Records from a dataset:
★ ★ ★
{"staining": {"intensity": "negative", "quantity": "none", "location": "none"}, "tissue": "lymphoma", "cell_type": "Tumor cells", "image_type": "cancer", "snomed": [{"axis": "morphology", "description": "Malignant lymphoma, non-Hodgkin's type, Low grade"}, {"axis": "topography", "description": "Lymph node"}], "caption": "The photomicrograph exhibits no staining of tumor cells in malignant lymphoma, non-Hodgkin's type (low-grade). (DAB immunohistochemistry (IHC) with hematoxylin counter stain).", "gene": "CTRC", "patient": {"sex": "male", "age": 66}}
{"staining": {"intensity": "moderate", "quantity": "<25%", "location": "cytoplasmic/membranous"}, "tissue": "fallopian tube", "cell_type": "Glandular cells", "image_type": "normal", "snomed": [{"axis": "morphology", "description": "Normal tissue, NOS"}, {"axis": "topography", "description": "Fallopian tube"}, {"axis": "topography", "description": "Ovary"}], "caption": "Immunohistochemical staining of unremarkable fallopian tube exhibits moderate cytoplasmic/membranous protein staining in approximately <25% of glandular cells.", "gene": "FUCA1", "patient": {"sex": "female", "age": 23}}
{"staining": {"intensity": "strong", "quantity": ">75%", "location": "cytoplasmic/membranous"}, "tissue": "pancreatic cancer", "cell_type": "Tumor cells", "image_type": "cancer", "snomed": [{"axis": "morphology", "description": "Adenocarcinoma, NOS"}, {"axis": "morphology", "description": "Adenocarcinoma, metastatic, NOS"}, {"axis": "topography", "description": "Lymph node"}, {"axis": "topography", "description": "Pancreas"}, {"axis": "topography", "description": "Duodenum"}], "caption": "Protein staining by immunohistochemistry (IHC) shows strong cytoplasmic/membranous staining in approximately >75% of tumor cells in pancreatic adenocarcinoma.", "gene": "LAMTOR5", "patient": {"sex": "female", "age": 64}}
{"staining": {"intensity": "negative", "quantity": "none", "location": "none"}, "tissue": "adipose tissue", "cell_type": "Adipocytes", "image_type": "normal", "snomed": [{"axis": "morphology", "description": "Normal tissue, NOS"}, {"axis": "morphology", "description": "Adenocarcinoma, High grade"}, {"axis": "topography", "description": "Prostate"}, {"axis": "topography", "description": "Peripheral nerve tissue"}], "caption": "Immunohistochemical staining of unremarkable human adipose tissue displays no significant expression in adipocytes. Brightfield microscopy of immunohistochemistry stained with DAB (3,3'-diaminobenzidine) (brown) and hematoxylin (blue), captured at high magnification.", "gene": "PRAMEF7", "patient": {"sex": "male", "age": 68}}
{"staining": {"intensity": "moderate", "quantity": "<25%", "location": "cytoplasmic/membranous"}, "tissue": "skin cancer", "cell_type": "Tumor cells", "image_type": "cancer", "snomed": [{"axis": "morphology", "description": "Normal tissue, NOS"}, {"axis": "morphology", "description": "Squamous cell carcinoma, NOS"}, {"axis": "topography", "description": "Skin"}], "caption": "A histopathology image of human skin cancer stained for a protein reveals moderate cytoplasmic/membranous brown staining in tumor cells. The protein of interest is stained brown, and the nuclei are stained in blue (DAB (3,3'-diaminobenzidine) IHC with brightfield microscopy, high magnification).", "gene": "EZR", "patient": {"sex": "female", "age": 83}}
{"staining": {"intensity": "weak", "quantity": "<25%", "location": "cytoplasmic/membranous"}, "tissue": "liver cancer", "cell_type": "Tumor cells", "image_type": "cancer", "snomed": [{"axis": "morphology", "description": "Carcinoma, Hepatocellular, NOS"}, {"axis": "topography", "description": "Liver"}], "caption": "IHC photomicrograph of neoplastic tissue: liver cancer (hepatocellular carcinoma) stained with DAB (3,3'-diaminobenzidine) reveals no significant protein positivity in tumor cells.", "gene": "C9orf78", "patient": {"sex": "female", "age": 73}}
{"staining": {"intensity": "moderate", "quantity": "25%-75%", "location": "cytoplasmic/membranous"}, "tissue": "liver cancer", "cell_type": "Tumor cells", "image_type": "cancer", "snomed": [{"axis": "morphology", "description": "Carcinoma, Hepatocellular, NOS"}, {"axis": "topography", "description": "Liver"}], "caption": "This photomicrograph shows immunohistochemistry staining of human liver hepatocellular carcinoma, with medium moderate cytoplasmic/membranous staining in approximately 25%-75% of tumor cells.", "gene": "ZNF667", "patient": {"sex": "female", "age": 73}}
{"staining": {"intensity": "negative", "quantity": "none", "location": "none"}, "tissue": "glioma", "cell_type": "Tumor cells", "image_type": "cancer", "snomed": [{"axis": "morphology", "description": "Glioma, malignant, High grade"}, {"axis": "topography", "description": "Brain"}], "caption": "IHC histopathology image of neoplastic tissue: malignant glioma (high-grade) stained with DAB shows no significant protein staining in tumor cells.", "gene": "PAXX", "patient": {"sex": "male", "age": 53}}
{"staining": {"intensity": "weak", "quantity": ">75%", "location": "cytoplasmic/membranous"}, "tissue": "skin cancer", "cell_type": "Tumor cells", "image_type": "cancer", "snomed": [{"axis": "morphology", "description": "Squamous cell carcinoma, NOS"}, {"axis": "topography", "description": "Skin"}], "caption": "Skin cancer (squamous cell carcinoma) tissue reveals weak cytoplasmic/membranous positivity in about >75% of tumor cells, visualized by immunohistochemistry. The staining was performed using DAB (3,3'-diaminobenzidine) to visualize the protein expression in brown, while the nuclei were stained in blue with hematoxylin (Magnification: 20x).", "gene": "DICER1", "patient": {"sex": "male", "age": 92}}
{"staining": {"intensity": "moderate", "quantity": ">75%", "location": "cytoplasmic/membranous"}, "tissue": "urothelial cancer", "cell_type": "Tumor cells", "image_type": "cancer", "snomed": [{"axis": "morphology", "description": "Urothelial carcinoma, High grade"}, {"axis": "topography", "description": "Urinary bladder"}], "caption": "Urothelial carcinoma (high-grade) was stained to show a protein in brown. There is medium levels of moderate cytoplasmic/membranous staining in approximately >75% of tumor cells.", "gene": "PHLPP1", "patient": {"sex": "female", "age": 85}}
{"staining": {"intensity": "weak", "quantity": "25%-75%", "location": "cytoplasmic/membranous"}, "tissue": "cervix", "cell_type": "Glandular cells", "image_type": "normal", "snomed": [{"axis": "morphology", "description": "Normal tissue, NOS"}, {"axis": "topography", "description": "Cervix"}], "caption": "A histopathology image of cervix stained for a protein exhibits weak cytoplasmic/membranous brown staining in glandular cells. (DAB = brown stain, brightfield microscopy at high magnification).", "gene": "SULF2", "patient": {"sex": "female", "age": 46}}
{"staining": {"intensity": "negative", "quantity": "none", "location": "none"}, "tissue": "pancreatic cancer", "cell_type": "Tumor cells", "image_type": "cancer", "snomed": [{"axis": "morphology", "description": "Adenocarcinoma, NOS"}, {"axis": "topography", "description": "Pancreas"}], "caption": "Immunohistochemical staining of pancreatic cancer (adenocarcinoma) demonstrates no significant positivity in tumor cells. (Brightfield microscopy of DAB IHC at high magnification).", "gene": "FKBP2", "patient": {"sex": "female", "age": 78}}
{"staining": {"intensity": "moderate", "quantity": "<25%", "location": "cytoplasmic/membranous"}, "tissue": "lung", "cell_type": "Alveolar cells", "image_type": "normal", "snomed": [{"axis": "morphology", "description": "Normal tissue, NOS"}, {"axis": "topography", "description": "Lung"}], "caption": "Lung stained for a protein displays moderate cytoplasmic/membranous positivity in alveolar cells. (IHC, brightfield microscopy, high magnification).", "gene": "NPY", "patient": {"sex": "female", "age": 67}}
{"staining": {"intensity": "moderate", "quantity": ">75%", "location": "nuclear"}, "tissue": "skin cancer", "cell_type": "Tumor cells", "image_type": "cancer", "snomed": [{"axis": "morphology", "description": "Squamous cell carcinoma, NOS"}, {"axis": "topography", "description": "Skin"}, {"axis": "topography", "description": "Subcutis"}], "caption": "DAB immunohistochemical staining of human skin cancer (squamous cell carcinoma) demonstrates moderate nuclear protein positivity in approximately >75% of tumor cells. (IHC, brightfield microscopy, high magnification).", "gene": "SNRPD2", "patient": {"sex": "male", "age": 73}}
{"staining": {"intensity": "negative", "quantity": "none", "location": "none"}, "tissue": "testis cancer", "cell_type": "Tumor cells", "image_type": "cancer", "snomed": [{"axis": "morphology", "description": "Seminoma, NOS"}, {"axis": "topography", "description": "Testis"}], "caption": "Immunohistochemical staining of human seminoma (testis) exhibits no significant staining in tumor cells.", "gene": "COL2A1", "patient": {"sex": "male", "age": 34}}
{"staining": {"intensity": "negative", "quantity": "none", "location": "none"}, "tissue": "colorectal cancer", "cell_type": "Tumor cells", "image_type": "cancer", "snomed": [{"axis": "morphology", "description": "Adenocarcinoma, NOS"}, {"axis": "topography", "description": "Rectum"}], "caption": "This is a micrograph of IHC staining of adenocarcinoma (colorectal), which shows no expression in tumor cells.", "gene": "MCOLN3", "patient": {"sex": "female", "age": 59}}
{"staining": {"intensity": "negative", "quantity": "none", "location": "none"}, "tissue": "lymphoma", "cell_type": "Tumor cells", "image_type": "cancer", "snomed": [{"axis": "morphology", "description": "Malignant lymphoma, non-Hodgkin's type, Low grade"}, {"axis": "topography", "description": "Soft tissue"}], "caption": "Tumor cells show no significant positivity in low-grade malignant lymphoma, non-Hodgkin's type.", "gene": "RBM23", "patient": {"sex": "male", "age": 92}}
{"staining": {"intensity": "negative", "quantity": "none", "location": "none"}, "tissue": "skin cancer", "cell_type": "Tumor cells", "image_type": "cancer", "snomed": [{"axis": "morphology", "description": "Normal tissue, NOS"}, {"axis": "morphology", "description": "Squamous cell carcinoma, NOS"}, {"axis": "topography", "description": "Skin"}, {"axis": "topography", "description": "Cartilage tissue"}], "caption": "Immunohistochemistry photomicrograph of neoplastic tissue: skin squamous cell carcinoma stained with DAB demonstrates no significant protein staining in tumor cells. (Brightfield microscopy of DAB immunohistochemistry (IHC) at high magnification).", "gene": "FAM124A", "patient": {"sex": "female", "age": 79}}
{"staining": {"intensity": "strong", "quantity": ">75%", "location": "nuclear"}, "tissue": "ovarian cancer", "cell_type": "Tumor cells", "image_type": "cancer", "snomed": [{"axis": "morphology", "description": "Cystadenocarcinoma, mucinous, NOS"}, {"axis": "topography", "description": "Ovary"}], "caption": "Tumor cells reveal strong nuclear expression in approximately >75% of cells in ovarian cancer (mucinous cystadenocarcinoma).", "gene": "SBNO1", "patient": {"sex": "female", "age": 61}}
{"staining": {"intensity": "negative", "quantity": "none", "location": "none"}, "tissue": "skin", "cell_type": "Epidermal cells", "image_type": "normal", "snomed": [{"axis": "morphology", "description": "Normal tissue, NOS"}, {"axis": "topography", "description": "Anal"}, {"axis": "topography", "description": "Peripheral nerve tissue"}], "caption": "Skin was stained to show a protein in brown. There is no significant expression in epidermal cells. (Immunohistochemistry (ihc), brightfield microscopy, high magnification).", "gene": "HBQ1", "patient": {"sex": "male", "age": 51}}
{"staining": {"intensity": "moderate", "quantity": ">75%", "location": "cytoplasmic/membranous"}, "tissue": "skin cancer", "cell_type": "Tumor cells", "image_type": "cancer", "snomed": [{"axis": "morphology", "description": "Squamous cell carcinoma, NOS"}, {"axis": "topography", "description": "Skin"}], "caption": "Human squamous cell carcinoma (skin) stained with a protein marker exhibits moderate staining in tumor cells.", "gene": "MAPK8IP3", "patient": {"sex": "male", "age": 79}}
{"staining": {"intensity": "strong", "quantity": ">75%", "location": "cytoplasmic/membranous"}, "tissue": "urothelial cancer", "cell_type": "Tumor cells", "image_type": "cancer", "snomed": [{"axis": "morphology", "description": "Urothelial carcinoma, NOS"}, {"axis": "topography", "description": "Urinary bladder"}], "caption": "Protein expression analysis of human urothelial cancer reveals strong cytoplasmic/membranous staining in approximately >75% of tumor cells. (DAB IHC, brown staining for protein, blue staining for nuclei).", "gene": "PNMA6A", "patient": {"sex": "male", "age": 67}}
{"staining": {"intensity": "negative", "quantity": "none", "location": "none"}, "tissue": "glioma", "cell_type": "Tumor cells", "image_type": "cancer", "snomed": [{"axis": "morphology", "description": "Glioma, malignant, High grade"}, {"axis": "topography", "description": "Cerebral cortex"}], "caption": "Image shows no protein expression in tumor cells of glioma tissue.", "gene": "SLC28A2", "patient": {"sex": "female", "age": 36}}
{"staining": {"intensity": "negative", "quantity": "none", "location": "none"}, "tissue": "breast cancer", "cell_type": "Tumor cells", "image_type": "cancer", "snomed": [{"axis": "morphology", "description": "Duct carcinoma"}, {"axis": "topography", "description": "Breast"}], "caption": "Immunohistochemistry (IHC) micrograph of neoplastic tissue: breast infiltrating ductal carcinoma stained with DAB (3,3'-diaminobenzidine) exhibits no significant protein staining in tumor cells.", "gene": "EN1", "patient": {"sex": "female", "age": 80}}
★ ★ ★
In the entries above, the lines between the one holding "neoplastic tissue: liver" and the one holding "image of neoplastic", inclusive, are to be printed exactly as written, and those alone.

EXERCISE SOLUTION:
{"staining": {"intensity": "weak", "quantity": "<25%", "location": "cytoplasmic/membranous"}, "tissue": "liver cancer", "cell_type": "Tumor cells", "image_type": "cancer", "snomed": [{"axis": "morphology", "description": "Carcinoma, Hepatocellular, NOS"}, {"axis": "topography", "description": "Liver"}], "caption": "IHC photomicrograph of neoplastic tissue: liver cancer (hepatocellular carcinoma) stained with DAB (3,3'-diaminobenzidine) reveals no significant protein positivity in tumor cells.", "gene": "C9orf78", "patient": {"sex": "female", "age": 73}}
{"staining": {"intensity": "moderate", "quantity": "25%-75%", "location": "cytoplasmic/membranous"}, "tissue": "liver cancer", "cell_type": "Tumor cells", "image_type": "cancer", "snomed": [{"axis": "morphology", "description": "Carcinoma, Hepatocellular, NOS"}, {"axis": "topography", "description": "Liver"}], "caption": "This photomicrograph shows immunohistochemistry staining of human liver hepatocellular carcinoma, with medium moderate cytoplasmic/membranous staining in approximately 25%-75% of tumor cells.", "gene": "ZNF667", "patient": {"sex": "female", "age": 73}}
{"staining": {"intensity": "negative", "quantity": "none", "location": "none"}, "tissue": "glioma", "cell_type": "Tumor cells", "image_type": "cancer", "snomed": [{"axis": "morphology", "description": "Glioma, malignant, High grade"}, {"axis": "topography", "description": "Brain"}], "caption": "IHC histopathology image of neoplastic tissue: malignant glioma (high-grade) stained with DAB shows no significant protein staining in tumor cells.", "gene": "PAXX", "patient": {"sex": "male", "age": 53}}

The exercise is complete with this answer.